Ferrari ne pense pas que la décision sur le taux de compression aidera à revenir sur Mercedes
Vasseur voit des lacunes plus importantes et plus nombreuses à combler
À partir du 1er juin, de nouveaux tests de la FIA pour les moteurs de Formule 1 signifieront que la faille exploitée par Mercedes sur le taux de compression sera comblée, mais cela pourrait ne pas suffire pour que Ferrari rattrape son retard.
Frédéric Vasseur ne voit pas en cette fin de saga des taux de compression une vraie possibilité de rattraper Mercedes. Selon lui, il y a un ensemble de facteurs liés au moteur, et il faudra l’ADUO, le mécanisme de progression des moteurs, pour permettre une réduction de l’écart.
"Je ne suis pas convaincu que la nouvelle règle sur le taux de compression changera énormément la donne" a déclaré le directeur de Ferrari. "C’est plutôt que vous aurez l’ADUO à un moment donné, l’introduction de l’ADUO sera une opportunité pour nous de combler l’écart."
Le mécanisme ADUO signifie que les unités de puissance seront évaluées plusieurs fois dans la saison, pour que des ajustements soient apportés.
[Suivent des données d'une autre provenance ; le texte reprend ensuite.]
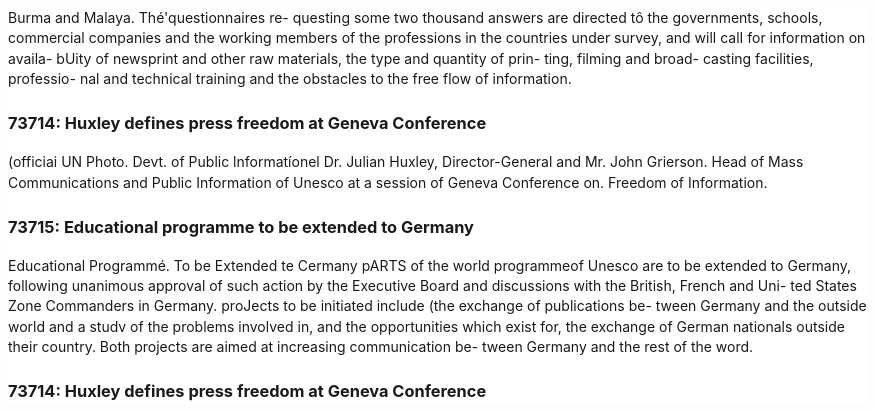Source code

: Burma and Malaya.
Thé'questionnaires re-
questing some two thousand
answers are directed tô
the governments, schools,
commercial companies and
the working members of the
professions in the countries
under survey, and will calI
for information on availa-
bUity of newsprint and
other raw materials, the
type and quantity of prin-
ting, filming and broad-
casting facilities, professio-
nal and technical training
and the obstacles to the
free flow of information.

### 73714: Huxley defines press freedom at Geneva Conference

(officiai UN Photo. Devt. of Public lnformatíonel
Dr. Julian Huxley, Director-General and Mr. John Grierson.
Head of Mass Communications and Public Information of Unesco
at a session of Geneva Conference on. Freedom of Information.

### 73715: Educational programme to be extended to Germany

Educational Programmé.
To be Extended te Cermany
pARTS of the world programmeof Unesco are to be extended
to Germany, following unanimous
approval of such action by the
Executive Board and discussions
with the British, French and Uni-
ted States Zone Commanders in
Germany.
proJects to be initiated include
(the exchange of publications be-
tween Germany and the outside
world and a studv of the problems
involved in, and the opportunities
which exist for, the exchange of
German nationals outside their
country. Both projects are aimed
at increasing communication be-
tween Germany and the rest of
the word.

### 73714: Huxley defines press freedom at Geneva Conference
Mais le Français met en garde sur le fait que des progrès du bloc propulseur ne règleront pas tous les problèmes.
"Mais encore une fois, il ne s’agit pas seulement de la performance pure du moteur thermique. Je pense qu’il y a beaucoup à gagner dans la gestion de l’énergie, beaucoup dans le châssis, et ce serait une erreur de notre part de se concentrer uniquement sur un seul paramètre."
On ne peut nier un écart significatif entre Mercedes et Ferrari. Jusqu’à présent en qualifications, le poleman était plus rapide de six dixièmes en moyenne. Ferrari était plus proche en termes de rythme de course, bien que cela soit en partie dû au mode Overtake, selon Vasseur, qui insiste sur le fait que la SF-26 a plusieurs lacunes.
"Au début, nous nous battions avec la Mercedes. Tant que nous sommes dans la fenêtre d’une seconde, nous pouvons bénéficier du boost supplémentaire et nous sommes capables de tenir le rythme, mais dès qu’ils créent un écart d’une seconde, c’est beaucoup plus difficile."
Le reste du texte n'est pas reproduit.